A sharp crack came from the floor, where a picture frame lay face down. Don had stepped on it unknowingly. He picked it up, taking care not to cut himself on the broken glass. After a moment of looking at it, his empty gaze stared up into me. The dim lighting of the room caused long shadows to form across the sunken features of his face. His mouth became a thin line as he slowly shook his head.
“What is it Don?” I said, nervously walking up beside him.
It was a picture of me, at my graduation from university when I was twenty-two. Beside me was Dad, his arm around my shoulders, a look of pride radiating from his face. Don let the frame fall back onto the floor. He crumpled onto the couch, burying his pale face into his hands. The weight of all that he missed, all that he lost, was too much for him to bear. It was overwhelming.

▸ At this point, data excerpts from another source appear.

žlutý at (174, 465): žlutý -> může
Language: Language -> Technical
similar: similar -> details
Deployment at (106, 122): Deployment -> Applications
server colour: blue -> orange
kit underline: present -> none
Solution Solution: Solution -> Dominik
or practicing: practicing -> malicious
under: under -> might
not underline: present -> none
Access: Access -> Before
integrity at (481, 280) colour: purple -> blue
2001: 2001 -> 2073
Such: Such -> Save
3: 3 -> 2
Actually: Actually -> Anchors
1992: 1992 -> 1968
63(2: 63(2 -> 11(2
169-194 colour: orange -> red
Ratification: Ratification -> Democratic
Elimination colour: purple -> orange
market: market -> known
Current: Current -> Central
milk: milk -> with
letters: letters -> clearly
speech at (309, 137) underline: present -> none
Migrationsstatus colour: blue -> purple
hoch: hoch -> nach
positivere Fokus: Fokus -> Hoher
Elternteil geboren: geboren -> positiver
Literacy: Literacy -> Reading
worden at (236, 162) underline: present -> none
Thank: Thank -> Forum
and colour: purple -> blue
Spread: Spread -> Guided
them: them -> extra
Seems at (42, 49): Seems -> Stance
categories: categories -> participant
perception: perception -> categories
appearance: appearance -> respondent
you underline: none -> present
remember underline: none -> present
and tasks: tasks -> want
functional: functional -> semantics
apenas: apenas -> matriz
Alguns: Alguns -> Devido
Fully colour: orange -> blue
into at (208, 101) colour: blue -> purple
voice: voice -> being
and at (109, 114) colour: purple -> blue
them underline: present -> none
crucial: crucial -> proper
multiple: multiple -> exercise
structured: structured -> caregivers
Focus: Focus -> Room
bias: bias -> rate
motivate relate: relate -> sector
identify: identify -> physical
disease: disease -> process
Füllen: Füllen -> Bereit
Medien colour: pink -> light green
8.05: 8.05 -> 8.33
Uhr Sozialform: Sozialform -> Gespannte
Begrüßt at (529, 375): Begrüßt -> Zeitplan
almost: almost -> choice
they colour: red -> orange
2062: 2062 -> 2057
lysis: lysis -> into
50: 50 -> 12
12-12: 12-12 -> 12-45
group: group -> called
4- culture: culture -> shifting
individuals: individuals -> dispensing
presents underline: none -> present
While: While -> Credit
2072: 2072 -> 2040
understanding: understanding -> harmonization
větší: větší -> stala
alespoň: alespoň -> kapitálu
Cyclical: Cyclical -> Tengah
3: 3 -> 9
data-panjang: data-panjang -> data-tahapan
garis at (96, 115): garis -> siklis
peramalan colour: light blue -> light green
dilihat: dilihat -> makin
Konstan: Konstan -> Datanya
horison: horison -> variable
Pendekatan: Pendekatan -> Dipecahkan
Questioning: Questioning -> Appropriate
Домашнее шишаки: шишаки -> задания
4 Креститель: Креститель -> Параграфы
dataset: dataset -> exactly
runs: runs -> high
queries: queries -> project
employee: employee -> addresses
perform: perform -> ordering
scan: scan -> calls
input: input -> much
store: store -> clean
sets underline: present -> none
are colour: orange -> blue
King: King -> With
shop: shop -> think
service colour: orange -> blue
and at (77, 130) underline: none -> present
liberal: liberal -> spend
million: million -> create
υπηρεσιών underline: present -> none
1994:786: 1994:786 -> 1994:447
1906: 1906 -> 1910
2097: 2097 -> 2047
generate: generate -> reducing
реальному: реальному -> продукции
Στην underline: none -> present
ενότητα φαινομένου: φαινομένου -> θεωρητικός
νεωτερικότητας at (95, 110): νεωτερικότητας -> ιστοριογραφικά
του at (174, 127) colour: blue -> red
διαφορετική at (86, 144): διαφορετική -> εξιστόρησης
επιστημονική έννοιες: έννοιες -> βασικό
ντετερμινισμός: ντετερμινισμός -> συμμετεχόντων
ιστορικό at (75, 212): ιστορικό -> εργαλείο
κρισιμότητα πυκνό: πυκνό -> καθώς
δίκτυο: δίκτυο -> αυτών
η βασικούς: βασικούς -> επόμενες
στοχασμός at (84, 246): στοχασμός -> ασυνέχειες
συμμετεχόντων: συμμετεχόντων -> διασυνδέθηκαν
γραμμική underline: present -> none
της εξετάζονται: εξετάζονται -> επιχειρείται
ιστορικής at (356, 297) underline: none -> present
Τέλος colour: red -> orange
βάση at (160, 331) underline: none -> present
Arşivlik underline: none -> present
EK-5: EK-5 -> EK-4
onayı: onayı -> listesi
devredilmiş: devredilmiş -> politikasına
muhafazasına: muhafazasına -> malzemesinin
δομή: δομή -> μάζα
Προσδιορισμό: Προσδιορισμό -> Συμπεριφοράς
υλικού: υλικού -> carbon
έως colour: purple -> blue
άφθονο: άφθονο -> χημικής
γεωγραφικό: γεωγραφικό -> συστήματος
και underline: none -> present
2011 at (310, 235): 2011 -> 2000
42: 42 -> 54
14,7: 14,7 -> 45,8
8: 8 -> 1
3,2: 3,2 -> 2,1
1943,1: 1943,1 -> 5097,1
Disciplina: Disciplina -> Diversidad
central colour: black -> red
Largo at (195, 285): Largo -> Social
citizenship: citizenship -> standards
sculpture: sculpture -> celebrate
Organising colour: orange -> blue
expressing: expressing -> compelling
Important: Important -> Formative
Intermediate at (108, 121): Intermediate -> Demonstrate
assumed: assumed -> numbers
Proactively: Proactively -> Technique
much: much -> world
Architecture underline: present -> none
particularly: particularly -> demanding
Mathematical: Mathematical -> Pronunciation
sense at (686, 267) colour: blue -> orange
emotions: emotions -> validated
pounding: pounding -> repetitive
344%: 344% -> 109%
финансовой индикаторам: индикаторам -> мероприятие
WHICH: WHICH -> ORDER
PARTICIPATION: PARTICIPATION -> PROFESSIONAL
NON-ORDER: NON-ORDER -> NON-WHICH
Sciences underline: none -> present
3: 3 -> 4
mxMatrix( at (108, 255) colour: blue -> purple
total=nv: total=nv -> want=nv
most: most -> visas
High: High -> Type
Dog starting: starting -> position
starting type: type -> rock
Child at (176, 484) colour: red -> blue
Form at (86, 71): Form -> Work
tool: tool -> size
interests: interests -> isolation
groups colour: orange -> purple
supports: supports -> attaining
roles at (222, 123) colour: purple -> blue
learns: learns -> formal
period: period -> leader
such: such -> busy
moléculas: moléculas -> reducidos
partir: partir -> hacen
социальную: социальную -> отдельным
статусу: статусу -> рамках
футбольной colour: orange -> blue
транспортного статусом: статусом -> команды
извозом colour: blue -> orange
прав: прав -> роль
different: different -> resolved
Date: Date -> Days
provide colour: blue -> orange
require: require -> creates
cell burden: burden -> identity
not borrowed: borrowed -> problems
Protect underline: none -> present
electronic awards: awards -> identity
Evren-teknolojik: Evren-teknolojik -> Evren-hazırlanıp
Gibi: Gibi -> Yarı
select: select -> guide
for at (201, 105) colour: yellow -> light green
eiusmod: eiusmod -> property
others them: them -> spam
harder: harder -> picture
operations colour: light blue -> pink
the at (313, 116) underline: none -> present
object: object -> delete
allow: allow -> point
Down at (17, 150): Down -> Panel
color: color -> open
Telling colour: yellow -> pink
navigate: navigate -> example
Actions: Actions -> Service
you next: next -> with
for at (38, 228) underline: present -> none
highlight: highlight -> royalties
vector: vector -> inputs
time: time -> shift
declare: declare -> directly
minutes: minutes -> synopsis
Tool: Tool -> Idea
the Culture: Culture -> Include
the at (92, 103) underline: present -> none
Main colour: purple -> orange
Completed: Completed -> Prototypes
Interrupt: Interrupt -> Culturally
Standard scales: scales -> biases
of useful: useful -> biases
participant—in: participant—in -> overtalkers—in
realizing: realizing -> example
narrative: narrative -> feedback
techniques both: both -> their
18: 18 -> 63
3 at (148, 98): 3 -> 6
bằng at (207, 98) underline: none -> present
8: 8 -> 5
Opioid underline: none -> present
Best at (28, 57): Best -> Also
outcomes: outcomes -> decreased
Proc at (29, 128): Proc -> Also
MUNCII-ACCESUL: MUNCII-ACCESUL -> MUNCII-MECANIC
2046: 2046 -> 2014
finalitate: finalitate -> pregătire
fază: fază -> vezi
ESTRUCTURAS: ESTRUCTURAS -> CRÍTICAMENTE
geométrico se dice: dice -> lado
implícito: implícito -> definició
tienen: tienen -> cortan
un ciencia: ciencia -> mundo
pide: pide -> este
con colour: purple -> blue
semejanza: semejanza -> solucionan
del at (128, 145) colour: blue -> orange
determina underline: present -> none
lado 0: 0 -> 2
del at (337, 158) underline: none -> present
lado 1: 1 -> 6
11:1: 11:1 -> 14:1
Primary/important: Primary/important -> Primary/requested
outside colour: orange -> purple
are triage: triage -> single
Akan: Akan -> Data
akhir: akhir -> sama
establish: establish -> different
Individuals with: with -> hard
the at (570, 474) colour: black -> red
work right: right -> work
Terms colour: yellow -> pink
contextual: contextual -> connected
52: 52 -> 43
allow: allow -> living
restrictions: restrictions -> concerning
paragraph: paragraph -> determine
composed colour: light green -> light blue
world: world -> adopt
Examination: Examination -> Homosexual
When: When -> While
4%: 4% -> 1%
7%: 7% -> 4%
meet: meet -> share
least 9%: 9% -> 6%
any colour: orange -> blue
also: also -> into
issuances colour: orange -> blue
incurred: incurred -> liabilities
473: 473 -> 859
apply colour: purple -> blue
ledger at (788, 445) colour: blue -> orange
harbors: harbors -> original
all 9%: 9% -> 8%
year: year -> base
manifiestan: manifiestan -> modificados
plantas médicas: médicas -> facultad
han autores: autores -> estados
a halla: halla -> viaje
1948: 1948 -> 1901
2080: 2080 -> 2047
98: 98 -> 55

“Listen, Don, I’m sorry,” I said, sitting down next to him, “We shouldn’t have come here. You didn’t need to see this right now.”
I didn’t know what to say. I myself was still mourning Dad, yet here I was trying to comfort my brother, a brother deprived of his family for ten years. I had no idea what he was going through right now, or what to say to make it better. I didn’t know how to connect.
I idly moved the books on the table around, revealing the glossy cover of a photo album. Was Dad looking at pictures in the weeks before he died? I had an idea, and took the risk.
“Hey, look,” I said, nudging Don softly and retrieving the album, “Dad was looking at this.”
In silence, I opened the album and started flipping through the pages. Images of first days at school, first sporting events, and sunny days spent running around in Dad’s backyard greeted us. I felt the couch stop trembling with each turn of the page. I turned one more page and froze at the single large picture facing us. It was Don and I, age ten and six, with Dad standing beside a boat by a clear calm blue lake. We were all smiling at the big trout Dad had in his hands.
“Those days fishing,” Don said, his fingers touching the picture, “Mike, I thought about them a lot when I was inside.”
I looked over at my brother, noticing the flicker of a smile as he looked down at the page.
“I still have his boat, it’s at my place. I don’t know,” I said, a plan starting to enter my head, “We should take it out this weekend. Maybe even tomorrow.”
Don turned toward me, his hollow eyes shining with new light.
“Yeah, I’d like that,” he said, closing the album and placing it on the table, “I think I’m ready to go.”
We both stood and walked to the front door. I felt for the first time this morning that I could truly connect with my brother. Before we left, Don turned back to the living room, walked a few steps forward, and stopped. I noticed he was gazing hard at the photo album on the table.
“Hey, are you okay?” I asked, my hand reaching out to his shoulder.
Don turned to look back at me. He noticed my hand and smiled.
“Yeah,” he said, “I think I will be.”